A news article was recently written in TheSpec.com on the work we’re doing to provide VSAT service in the Canadian North!
Here’s what they had to say in TheSpec.com’s article Juch-Tech heads to the Far North! :
Walt Juchniewicz is something of a cowboy in the great telecommunications frontier.
His Hamilton company Juch-Tech is a pioneer in establishing telecommunications in remote parts of the world like Africa.
Now he’s traveled to the Far North town of Iqaluit in Nunavut to partner with local Inuit-owned company Coman Arctic Ltd. to bring high-speed Internet and 3G phone service to 8,000 residents there.
In October his company was one of several to demonstrate at the first Nunavut Information & Communications Technology ICT seminar on Oct. 31 and Nov. 1.
His objective was to show that it is possible to deliver high-speed Internet in the Far North.
“My Rogers phone never worked before up there,” he said.
“Other companies, including Telesat, used millions of dollars, years of waiting and still there was nothing,” said Juchniewicz. “It took me three credit cards and a few weeks and we were up and running.”
Chris Callahan, Vice President of Operations and Corporate Development for Coman Arctic, said Juch-Tech’s presentation followed a host of other telecommunications companies who “talked about how this was so difficult, that it would take years to do this and that. Then Walt stood up and said anyone with a Rogers phone, turn it on. Everyone did it and you could hear a pin drop in the room.”
Callahan said communications between various government agencies and businesses let alone residents is extremely challenging in the Far North due to the monopoly by telecommunications giant Telesat and the remoteness and harshness of the geography.
One of the key problems with the Telesat monopoly is that the company’s satellite can occasionally be in a position in the atmosphere which interferes with the signal.
And, until now, it was the only one.
Callahan said in the fall of 2011, a blackout in telecommunications occurred for about a day when the satellite could not be reached. It closed down the international airport, business, homes.
“It was like going back to the Stone Ages,” he said.
He started trying to find companies interested in working with Coman to sell improved services.
He finally came across Juchniewicz.
The timing was right. Juchniewicz had shied away from trying to compete in North America because of the presence of so many global players already in the market.

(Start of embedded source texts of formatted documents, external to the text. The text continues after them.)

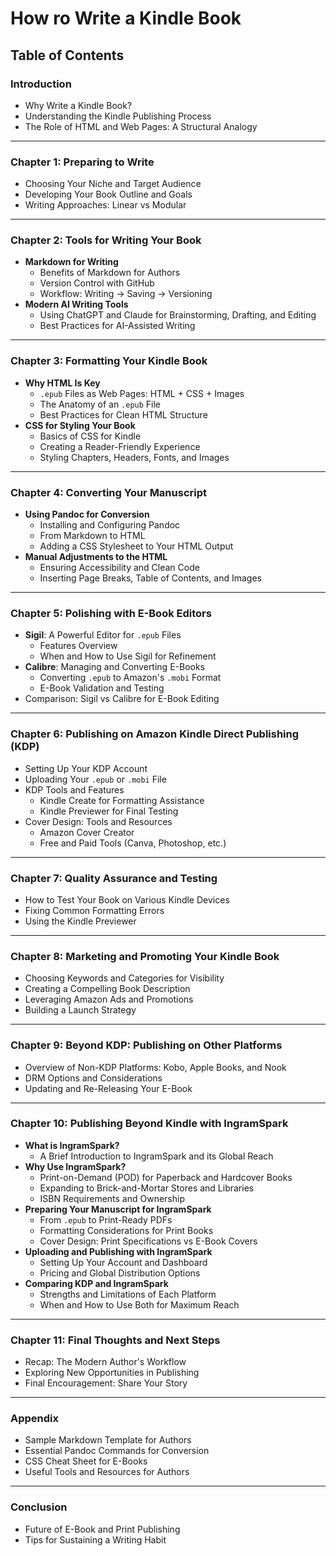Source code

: # How ro Write a Kindle Book

## Table of Contents  

### **Introduction**  
- Why Write a Kindle Book?  
- Understanding the Kindle Publishing Process  
- The Role of HTML and Web Pages: A Structural Analogy  

---

### **Chapter 1: Preparing to Write**  
- Choosing Your Niche and Target Audience  
- Developing Your Book Outline and Goals  
- Writing Approaches: Linear vs Modular  

---

### **Chapter 2: Tools for Writing Your Book**  
- **Markdown for Writing**  
    - Benefits of Markdown for Authors  
    - Version Control with GitHub  
    - Workflow: Writing → Saving → Versioning  
- **Modern AI Writing Tools**  
    - Using ChatGPT and Claude for Brainstorming, Drafting, and Editing  
    - Best Practices for AI-Assisted Writing  

---

### **Chapter 3: Formatting Your Kindle Book**  
- **Why HTML Is Key**  
    - `.epub` Files as Web Pages: HTML + CSS + Images  
    - The Anatomy of an `.epub` File  
    - Best Practices for Clean HTML Structure  
- **CSS for Styling Your Book**  
    - Basics of CSS for Kindle  
    - Creating a Reader-Friendly Experience  
    - Styling Chapters, Headers, Fonts, and Images  

---

### **Chapter 4: Converting Your Manuscript**  
- **Using Pandoc for Conversion**  
    - Installing and Configuring Pandoc  
    - From Markdown to HTML  
    - Adding a CSS Stylesheet to Your HTML Output  
- **Manual Adjustments to the HTML**  
    - Ensuring Accessibility and Clean Code  
    - Inserting Page Breaks, Table of Contents, and Images  

---

### **Chapter 5: Polishing with E-Book Editors**  
- **Sigil**: A Powerful Editor for `.epub` Files  
    - Features Overview  
    - When and How to Use Sigil for Refinement  
- **Calibre**: Managing and Converting E-Books  
    - Converting `.epub` to Amazon's `.mobi` Format  
    - E-Book Validation and Testing  
- Comparison: Sigil vs Calibre for E-Book Editing  

---

### **Chapter 6: Publishing on Amazon Kindle Direct Publishing (KDP)**  
- Setting Up Your KDP Account  
- Uploading Your `.epub` or `.mobi` File  
- KDP Tools and Features  
    - Kindle Create for Formatting Assistance  
    - Kindle Previewer for Final Testing  
- Cover Design: Tools and Resources  
    - Amazon Cover Creator  
    - Free and Paid Tools (Canva, Photoshop, etc.)  

---

### **Chapter 7: Quality Assurance and Testing**  
- How to Test Your Book on Various Kindle Devices  
- Fixing Common Formatting Errors  
- Using the Kindle Previewer  

---

### **Chapter 8: Marketing and Promoting Your Kindle Book**  
- Choosing Keywords and Categories for Visibility  
- Creating a Compelling Book Description  
- Leveraging Amazon Ads and Promotions  
- Building a Launch Strategy  

---

### **Chapter 9: Beyond KDP: Publishing on Other Platforms**  
- Overview of Non-KDP Platforms: Kobo, Apple Books, and Nook  
- DRM Options and Considerations  
- Updating and Re-Releasing Your E-Book  

---

### **Chapter 10: Publishing Beyond Kindle with IngramSpark**  
- **What is IngramSpark?**  
    - A Brief Introduction to IngramSpark and its Global Reach  
- **Why Use IngramSpark?**  
    - Print-on-Demand (POD) for Paperback and Hardcover Books  
    - Expanding to Brick-and-Mortar Stores and Libraries  
    - ISBN Requirements and Ownership  
- **Preparing Your Manuscript for IngramSpark**  
    - From `.epub` to Print-Ready PDFs  
    - Formatting Considerations for Print Books  
    - Cover Design: Print Specifications vs E-Book Covers  
- **Uploading and Publishing with IngramSpark**  
    - Setting Up Your Account and Dashboard  
    - Pricing and Global Distribution Options  
- **Comparing KDP and IngramSpark**  
    - Strengths and Limitations of Each Platform  
    - When and How to Use Both for Maximum Reach  

---

### **Chapter 11: Final Thoughts and Next Steps**  
- Recap: The Modern Author's Workflow  
- Exploring New Opportunities in Publishing  
- Final Encouragement: Share Your Story  

---

### **Appendix**  
- Sample Markdown Template for Authors  
- Essential Pandoc Commands for Conversion  
- CSS Cheat Sheet for E-Books  
- Useful Tools and Resources for Authors  

---

### **Conclusion**  
- Future of E-Book and Print Publishing  
- Tips for Sustaining a Writing Habit  

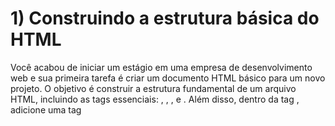 # 1) Construindo a estrutura básica do HTML
Você acabou de iniciar um estágio em uma empresa de desenvolvimento web e sua primeira tarefa é criar um documento HTML básico para um novo projeto. O objetivo é construir a estrutura fundamental de um arquivo HTML, incluindo as tags essenciais: <!DOCTYPE html>, <html>, <head>, e <body>. Além disso, dentro da tag <head>, adicione uma tag <title> com um título de sua escolha para a página. Lembre-se de seguir as práticas de indentação corretas para manter o código organizado.

# 2) Adicionando conteúdo ao HTML
Agora que a estrutura básica do seu documento HTML está pronta, seu supervisor pediu para adicionar um cabeçalho e um parágrafo ao corpo do documento. Use as tags <h1> para o cabeçalho e <p> para o parágrafo. Escolha um tema para o cabeçalho e escreva um breve parágrafo relacionado a esse tema.

# 3) Trabalhando com meta tags e título
Você precisa otimizar a seção <head> da página HTML existente. Adicione uma meta tag para definir a codificação de caracteres como UTF-8 e altere o título da página para algo mais descritivo e apropriado para o conteúdo do site.

# 4) Organizando conteúdo com tags HTML
Você está desenvolvendo a página inicial de um site para um projeto pessoal. Você precisa criar um título principal e um subtítulo, seguidos por um breve parágrafo explicativo. Utilize HTML para estruturar esses elementos. Crie um arquivo HTML e adicione um título principal com a tag <h1>, um subtítulo com a tag <h2>, e um parágrafo com a tag <p>. Use textos de sua escolha para cada um destes. Lembre-se de seguir a hierarquia correta das tags e verificar o resultado no navegador.

# 5) Adicionando imagens com acessibilidade
Neste desafio, você vai adicionar uma imagem ao seu projeto de site pessoal. Escolha uma imagem de sua preferência (pode ser um logo ou uma foto relacionada ao tema do site). Utilize a tag <img> para inserir a imagem no corpo do documento HTML, e não se esqueça de incluir o atributo alt para descrever a imagem, melhorando a acessibilidade do site. Verifique o resultado no navegador.

# 6) Listando Itens em HTML
Agora, adicione uma lista de itens ao seu site. Esta lista pode ser de características do projeto, etapas de desenvolvimento, ou qualquer outra informação relevante. Utilize a tag <ul> para uma lista não ordenada ou <ol> para uma lista ordenada, e <li>para cada item da lista. Verifique o layout no navegador após a inserção.

# 7) Explorando o impacto do DOCTYPE no HTML
A sua tarefa é explorar o impacto da declaração <!DOCTYPE html> em um documento HTML. Crie um arquivo HTML básico com a estrutura apresentada no relato, incluindo elementos como <head>, <title>, <body>, <h1>, <p>, e <img>. Primeiro, visualize a página com a declaração <!DOCTYPE html>. Em seguida, remova a declaração e visualize novamente. Use a ferramenta de inspeção do navegador para explorar as diferenças no modo de renderização da página, focando na presença ou ausência do "Modo Quirks".

# 8) Automatizando a atualização da página com Live Server
Instale e utilize a extensão "Live Server" no Visual Studio Code para automatizar a atualização da sua página HTML. Faça alterações no código HTML, como adicionar um texto ao parágrafo, e observe as mudanças sendo refletidas automaticamente no navegador.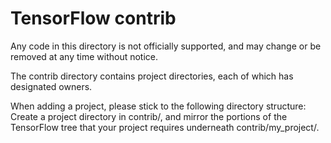 # TensorFlow contrib

Any code in this directory is not officially supported, and may change or be
removed at any time without notice.

The contrib directory contains project directories, each of which has designated
owners.

When adding a project, please stick to the following directory structure:
Create a project directory in contrib/, and mirror the portions of the
TensorFlow tree that your project requires underneath contrib/my_project/.
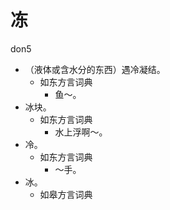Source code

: # 冻
don5
+ （液体或含水分的东西）遇冷凝结。
  * 如东方言词典
    - 鱼～。
+ 冰块。
  * 如东方言词典
    - 水上浮啊～。
+ 冷。
  * 如东方言词典
    - ～手。
+ 冰。
  * 如皋方言词典
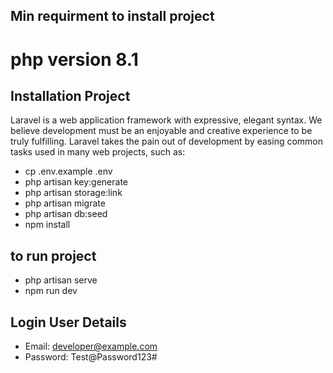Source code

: ## Min requirment to install project
 # php version 8.1
 

## Installation Project

Laravel is a web application framework with expressive, elegant syntax. We believe development must be an enjoyable and creative experience to be truly fulfilling. Laravel takes the pain out of development by easing common tasks used in many web projects, such as:

- cp .env.example .env
- php artisan key:generate
- php artisan storage:link
- php artisan migrate
- php artisan db:seed
- npm install

## to run project 
- php artisan serve
- npm run dev



## Login User Details
 - Email: developer@example.com
 - Password: Test@Password123#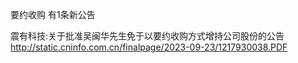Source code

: 要约收购 有1条新公告 

震有科技:关于批准吴闽华先生免于以要约收购方式增持公司股份的公告 http://static.cninfo.com.cn/finalpage/2023-09-23/1217930038.PDF 

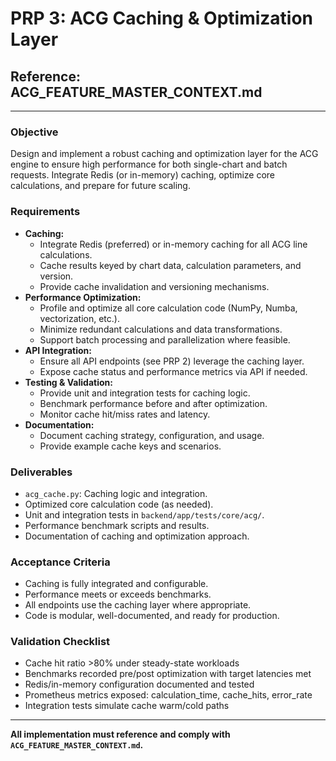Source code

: # PRP 3: ACG Caching & Optimization Layer

## Reference: ACG_FEATURE_MASTER_CONTEXT.md

---

### Objective
Design and implement a robust caching and optimization layer for the ACG engine to ensure high performance for both single-chart and batch requests. Integrate Redis (or in-memory) caching, optimize core calculations, and prepare for future scaling.

### Requirements
- **Caching:**
  - Integrate Redis (preferred) or in-memory caching for all ACG line calculations.
  - Cache results keyed by chart data, calculation parameters, and version.
  - Provide cache invalidation and versioning mechanisms.
- **Performance Optimization:**
  - Profile and optimize all core calculation code (NumPy, Numba, vectorization, etc.).
  - Minimize redundant calculations and data transformations.
  - Support batch processing and parallelization where feasible.
- **API Integration:**
  - Ensure all API endpoints (see PRP 2) leverage the caching layer.
  - Expose cache status and performance metrics via API if needed.
- **Testing & Validation:**
  - Provide unit and integration tests for caching logic.
  - Benchmark performance before and after optimization.
  - Monitor cache hit/miss rates and latency.
- **Documentation:**
  - Document caching strategy, configuration, and usage.
  - Provide example cache keys and scenarios.

### Deliverables
- `acg_cache.py`: Caching logic and integration.
- Optimized core calculation code (as needed).
- Unit and integration tests in `backend/app/tests/core/acg/`.
- Performance benchmark scripts and results.
- Documentation of caching and optimization approach.

### Acceptance Criteria
- Caching is fully integrated and configurable.
- Performance meets or exceeds benchmarks.
- All endpoints use the caching layer where appropriate.
- Code is modular, well-documented, and ready for production.

### Validation Checklist
- Cache hit ratio >80% under steady-state workloads
- Benchmarks recorded pre/post optimization with target latencies met
- Redis/in-memory configuration documented and tested
- Prometheus metrics exposed: calculation_time, cache_hits, error_rate
- Integration tests simulate cache warm/cold paths

---
**All implementation must reference and comply with `ACG_FEATURE_MASTER_CONTEXT.md`.**
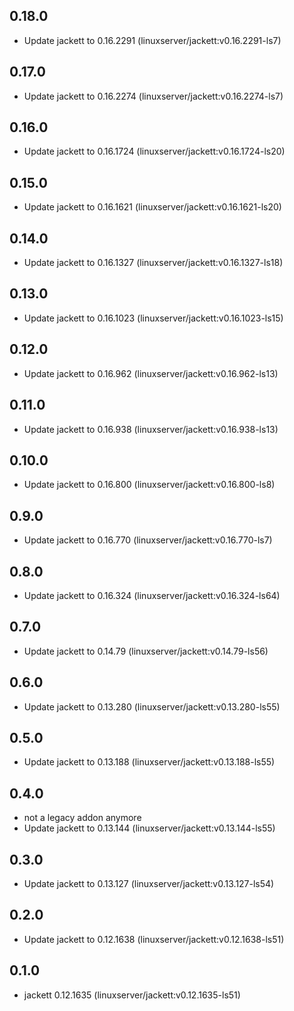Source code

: ## 0.18.0

 - Update jackett to 0.16.2291 (linuxserver/jackett:v0.16.2291-ls7)

## 0.17.0

 - Update jackett to 0.16.2274 (linuxserver/jackett:v0.16.2274-ls7)

## 0.16.0

 - Update jackett to 0.16.1724 (linuxserver/jackett:v0.16.1724-ls20)

## 0.15.0

 - Update jackett to 0.16.1621 (linuxserver/jackett:v0.16.1621-ls20)

## 0.14.0

 - Update jackett to 0.16.1327 (linuxserver/jackett:v0.16.1327-ls18)

## 0.13.0

 - Update jackett to 0.16.1023 (linuxserver/jackett:v0.16.1023-ls15)

## 0.12.0

 - Update jackett to 0.16.962 (linuxserver/jackett:v0.16.962-ls13)

## 0.11.0

 - Update jackett to 0.16.938 (linuxserver/jackett:v0.16.938-ls13)

## 0.10.0

 - Update jackett to 0.16.800 (linuxserver/jackett:v0.16.800-ls8)

## 0.9.0

 - Update jackett to 0.16.770 (linuxserver/jackett:v0.16.770-ls7)

## 0.8.0

 - Update jackett to 0.16.324 (linuxserver/jackett:v0.16.324-ls64)

## 0.7.0

 - Update jackett to 0.14.79 (linuxserver/jackett:v0.14.79-ls56)

## 0.6.0

 - Update jackett to 0.13.280 (linuxserver/jackett:v0.13.280-ls55)

## 0.5.0

 - Update jackett to 0.13.188 (linuxserver/jackett:v0.13.188-ls55)

## 0.4.0

 - not a legacy addon anymore
 - Update jackett to 0.13.144 (linuxserver/jackett:v0.13.144-ls55)

## 0.3.0

 - Update jackett to 0.13.127 (linuxserver/jackett:v0.13.127-ls54)

## 0.2.0

 - Update jackett to 0.12.1638 (linuxserver/jackett:v0.12.1638-ls51)

## 0.1.0

 - jackett 0.12.1635 (linuxserver/jackett:v0.12.1635-ls51)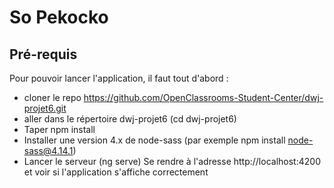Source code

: # So Pekocko

## Pré-requis
Pour pouvoir lancer l'application, il faut tout d'abord :
* cloner le repo https://github.com/OpenClassrooms-Student-Center/dwj-projet6.git
* aller dans le répertoire dwj-projet6 (cd dwj-projet6)
* Taper npm install 
* Installer une version 4.x de node-sass (par exemple npm install node-sass@4.14.1)
* Lancer le serveur (ng serve)
Se rendre à l'adresse http://localhost:4200 et voir si l'application s'affiche correctement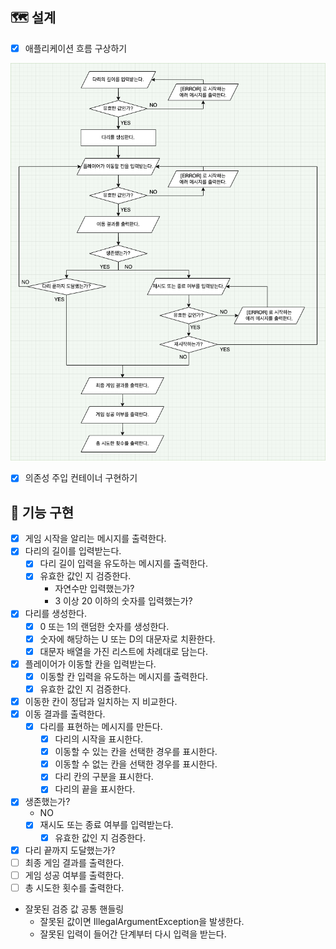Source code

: ## 🗺 설계
* [x] 애플리케이션 흐름 구상하기

![](application-blueprint.png)

* [x] 의존성 주입 컨테이너 구현하기

## 🐳 기능 구현
* [x] 게임 시작을 알리는 메시지를 출력한다.
* [x] 다리의 길이를 입력받는다.
  * [x] 다리 길이 입력을 유도하는 메시지를 출력한다.
  * [x] 유효한 값인 지 검증한다.
    * 자연수만 입력했는가?
    * 3 이상 20 이하의 숫자를 입력했는가?
* [x] 다리를 생성한다.
  * [x] 0 또는 1의 랜덤한 숫자를 생성한다.
  * [x] 숫자에 해당하는 U 또는 D의 대문자로 치환한다.
  * [x] 대문자 배열을 가진 리스트에 차례대로 담는다.
* [x] 플레이어가 이동할 칸을 입력받는다.
  * [x] 이동할 칸 입력을 유도하는 메시지를 출력한다.
  * [x] 유효한 값인 지 검증한다.
* [x] 이동한 칸이 정답과 일치하는 지 비교한다.
* [x] 이동 결과를 출력한다.
  * [x] 다리를 표현하는 메시지를 만든다.
    * [x] 다리의 시작을 표시한다.
    * [x] 이동할 수 있는 칸을 선택한 경우를 표시한다.
    * [x] 이동할 수 없는 칸을 선택한 경우를 표시한다.
    * [x] 다리 칸의 구분을 표시한다.
    * [x] 다리의 끝을 표시한다.
* [x] 생존했는가?
  - NO
  * [x] 재시도 또는 종료 여부를 입력받는다.
    * [x] 유효한 값인 지 검증한다.
* [x] 다리 끝까지 도달했는가?
* [ ] 최종 게임 결과를 출력한다.
* [ ] 게임 성공 여부를 출력한다.
* [ ] 총 시도한 횟수를 출력한다.
  
* 잘못된 검증 값 공통 핸들링 
  * 잘못된 값이면 IllegalArgumentException을 발생한다.
  * 잘못된 입력이 들어간 단계부터 다시 입력을 받는다.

His modus operandi is to find smaller markets and be nimble in addressing the needs of those markets.
“The youth up there in the Far North should have the same access to social media and everything else on the Internet that my daughters do in Hamilton. Period,” he said.
The company started with “a pickup and a tool box” said Juchniewicz and as deregulation began to open up the industry in the 1990s, he was able to find a way to provide VSAT terminals on national chains such as Shoppers Drug Mart and Canadian Tire.
He now has 35 people that help operate a highly secure facility around the clock at his east Mountain location.
The outside of the building hides the high-tech world within with its bank of HD TV monitors and hum of computers that takes feeds from Rogers, Bell, African companies into one large hub — his.
Juch-Tech — or Hamilton Teleport as the telecommunications division is called — is a kind of airport for high-speed data transmission, audio and video. The information is pumped in from businesses through fibre-optic cable to the teleport, and the signals are bounced off a satellite to anywhere in the world.
It can also be reversed, with the dishes receiving information.
The signals are, in effect, airlifted into these countries by using dishes at each end and a satellite in between.
This is one way in which Africa was the perfect place for Hamilton Teleport.
Callahan said it’s also a model that can work in the Far North. Coman Arctic is now looking for carriers to partner with them to offer cellphone and high-speed Internet services, starting with four WiFi hotspots to convince customers that it is actually possible to have the service. His goal is to offer high-speed Internet by the spring.
In 1999, Juchniewicz found a high demand for telecommunications services in West Africa and soon was traveling there regularly to meet with clients and promoting his remote data transmission services.
“Our mission is to go where there is no telephone, no power. Places like Nunavut and Africa, they need these services.”
Soon he had gained a large market share of customers in Africa — a region that big global telecommunications companies are now chasing.
In November, Juchniewicz, sent a note to Canadian Industry Minister Christian Paradis calling on him to stop funding competitors to establish a more competitive system.
He’s still waiting for a reply.
But he’s not waiting to grow his business. He’d like to push services out to other parts of the Far North. Then he’ll stay focused in Canada, looking at markets in other remote parts of the country.
Africa will likely remain his bread and butter for a while as there is much potential there.
While his business is based on fibre optics, satellite dishes and intricate electronics, ultimately, “it’s people.”
“It’s still people talking to people.”